Entrada, descida e aterrissagem do rover Perseverance. (Créditos: NASA)

Embora o Skycrane já tenha sido usado antes, recursos conhecidos como “Range Trigger” e “Terrain-Relative Navigation” foram adicionados desta vez, já que o terreno de pouso é muito menos plano.

O Range Trigger determina o tempo de implantação do paraquedas com base na posição do rover em relação à área de pouso alvo, que é dez vezes menor que a do Curiosity. O Terrain-Relative Navigation inicialmente usa radar e, posteriormente, imagens ao vivo da superfície para determinar o melhor local de pouso preciso dentro de um alcance de 600 metros.

Próximos passos

Com segurança no terreno marciano, o Perseverance pode começar sua missão. Os primeiros 30 “sóis” (um sol é um dia de Marte – 23 horas, 39 minutos e 40 segundos) em Marte serão usados ​​para o comissionamento inicial, incluindo verificações dos instrumentos científicos e test drives curtos.

Os próximos 30 sóis serão usados ​​para voos de teste do helicóptero Ingenuity. Em seguida, as operações de superfície do rover poderão começar.

Além de câmeras, radares e outros instrumentos, o rover possui uma furadeira para coletar amostras de até 6 cm de comprimento, em rochas ou no solo. Elas serão analisados ​​imediatamente em busca de sinais de vida ou coletadas em um dos 38 tubos de metal para retornar posteriormente aos laboratórios na Terra.

Isso será uma etapa fundamental na exploração de Marte, já que análises muito mais detalhadas podem ser feitas em laboratórios na Terra. Além do mais, saberemos o contexto detalhado das amostras, ao contrário dos regolitos de Marte que já temos.

Também estamos ansiosos para o lançamento do rover Rosalind Franklin (ExoMars 2022), atualmente marcado para 21 de setembro de 2022 – com pouso previsto para 10 de junho de 2023.

Estaremos monitorando de perto o pouso do Perseverance, já que também usaremos um reservatório aéreo para a descida, junto com dois paraquedas e uma plataforma de pouso acionada por retrofoguetes chamada Kazochok. Um dos paraquedas tem 35 m de diâmetro, o que o torna o maior já enviado a Marte.

Rosalind Franklin será o primeiro a perfurar até dois metros sob a dura e gelada superfície marciana, que é bombardeada por radiação nociva, para recuperar amostras subterrânea.

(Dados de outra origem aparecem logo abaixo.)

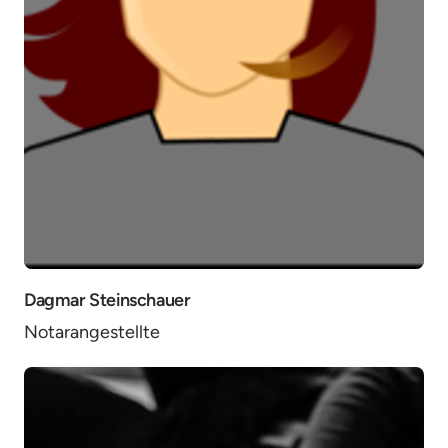
Dagmar Steinschauer
Notarangestellte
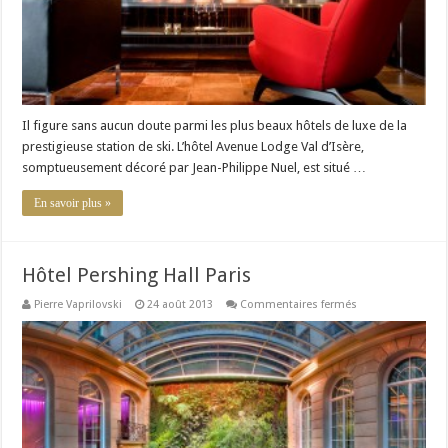
Il figure sans aucun doute parmi les plus beaux hôtels de luxe de la
prestigieuse station de ski. L’hôtel Avenue Lodge Val d’Isère,
somptueusement décoré par Jean-Philippe Nuel, est situé …
En savoir plus »
Hôtel Pershing Hall Paris
sur
Pierre Vaprilovski
24 août 2013
Commentaires fermés
Hôtel
Pershing
Hall
Paris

Se houver vida em Marte, é mais provável que ela exista abaixo da superfície.

O rover visitará um local ainda mais antigo com evidências de água no passado, Oxia Planum. Essas amostras profundas serão analisadas no rover, com os resultados transmitidos por rádio para a Terra.

Alguns de nossos membros da equipe PanCam e outros cientistas ExoMars também participarão das missões Perseverance e Hope, e temos a sorte de ter a oportunidade de aprender com todas essas missões à frente – tanto como operações de missão planetária quanto como ciência.

A busca pela vida primitiva ou mesmo presente em Marte está começando de fato e é um empreendimento verdadeiramente internacional.